Stoker ist Park Chan-wooks erster Hollywood-Film und sein englischsprachiges Debüt. Aus der Feder von Wentworth Miller stammend, glänzt dieser moderne Gothic-Horror mit Oscar-Preisträgerin Nicole Kidman (Moulin Rouge, The Hours, The Others), Mia Wasikowska (Alice im Wunderland, Jane Eyre) und Matthew Goode (The Imitation Game, A Single Man). Es handelt sich um einen fesselnden Coming-of-Age-Thriller, der tief in der psychologischen Entwicklung einer jungen Soziopathin verwurzelt ist.
Als der geliebte Vater von India Stoker (Wasikowska) stirbt, taucht ihr mysteriöser Onkel Charlie (Goode) auf und sorgt für Unruhe. Fasziniert von derselben Dunkelheit, die sie auch in sich selbst erkennt, fühlt sich die junge India widerwillig zu ihm hingezogen. Verdreht und pervers macht sich Charlie daran, die brüchige Beziehung zu zerstören, die India zu ihrer kalten und distanzierten Mutter Evelyn (Kidman) pflegt, um seine Nichte dazu zu drängen, ihre mörderischen Instinkte anzunehmen.
Die fesselnden Leistungen der Hauptdarsteller und die eindringliche visuelle Erzählweise des Films sind darauf ausgelegt, zu verunsichern — und das gelingt ihnen mit der Präzision eines chirurgischen Skalpells.

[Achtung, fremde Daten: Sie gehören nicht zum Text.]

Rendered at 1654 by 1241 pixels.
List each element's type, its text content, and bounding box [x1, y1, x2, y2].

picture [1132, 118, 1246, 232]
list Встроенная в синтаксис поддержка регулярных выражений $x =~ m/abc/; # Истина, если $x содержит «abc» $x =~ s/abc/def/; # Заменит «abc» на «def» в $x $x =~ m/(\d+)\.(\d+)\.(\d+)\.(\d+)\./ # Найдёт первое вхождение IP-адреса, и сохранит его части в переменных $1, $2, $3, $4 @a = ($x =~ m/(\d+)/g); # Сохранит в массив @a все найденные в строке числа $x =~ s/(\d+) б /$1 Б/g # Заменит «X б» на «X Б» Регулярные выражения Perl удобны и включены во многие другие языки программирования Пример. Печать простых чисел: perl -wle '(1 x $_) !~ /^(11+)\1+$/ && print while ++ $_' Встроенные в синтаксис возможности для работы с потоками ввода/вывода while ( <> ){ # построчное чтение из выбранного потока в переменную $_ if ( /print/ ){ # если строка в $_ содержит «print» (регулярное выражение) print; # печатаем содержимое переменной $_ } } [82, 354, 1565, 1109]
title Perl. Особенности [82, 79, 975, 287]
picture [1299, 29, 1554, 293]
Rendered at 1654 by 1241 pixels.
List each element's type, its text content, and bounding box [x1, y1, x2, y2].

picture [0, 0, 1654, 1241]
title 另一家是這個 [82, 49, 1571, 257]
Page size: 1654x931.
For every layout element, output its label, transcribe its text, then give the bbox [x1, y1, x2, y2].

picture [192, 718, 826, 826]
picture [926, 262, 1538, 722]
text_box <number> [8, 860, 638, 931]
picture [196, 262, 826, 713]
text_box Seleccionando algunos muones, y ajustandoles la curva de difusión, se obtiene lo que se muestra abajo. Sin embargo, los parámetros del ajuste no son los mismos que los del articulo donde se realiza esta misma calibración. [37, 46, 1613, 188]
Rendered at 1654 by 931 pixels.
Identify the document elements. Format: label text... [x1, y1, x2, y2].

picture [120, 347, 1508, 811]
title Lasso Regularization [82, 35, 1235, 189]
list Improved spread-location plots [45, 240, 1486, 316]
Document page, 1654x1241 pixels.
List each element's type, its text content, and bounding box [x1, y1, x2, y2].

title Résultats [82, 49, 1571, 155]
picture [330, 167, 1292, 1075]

Jede Szene ist von Hitchcock’scher Spannung durchzogen, weshalb das Werk häufig mit Alfred Hitchcocks Shadow of a Doubt verglichen wird.
Obwohl die Brutalität in Stoker leiser auftritt als in anderen Filmen des Auteurs, ist sie nicht minder destruktiv und hinterlässt eine verheerende Spur von Leichen.
Von der opernhaften Gewalt in Oldboy bis zur melancholischen Romantik in Decision to Leave hat sich Park Chan-wook als einer der visionärsten Regisseure des zeitgenössischen Kinos etabliert. Da er in diesem Jahr als Jurypräsident in Cannes fungiert, gibt es keinen besseren Zeitpunkt, um die meistgefeierten Werke des südkoreanischen Auteurs Revue passieren zu lassen und zu entdecken, warum seine Kunst das moderne Kino bis heute nachhaltig prägt.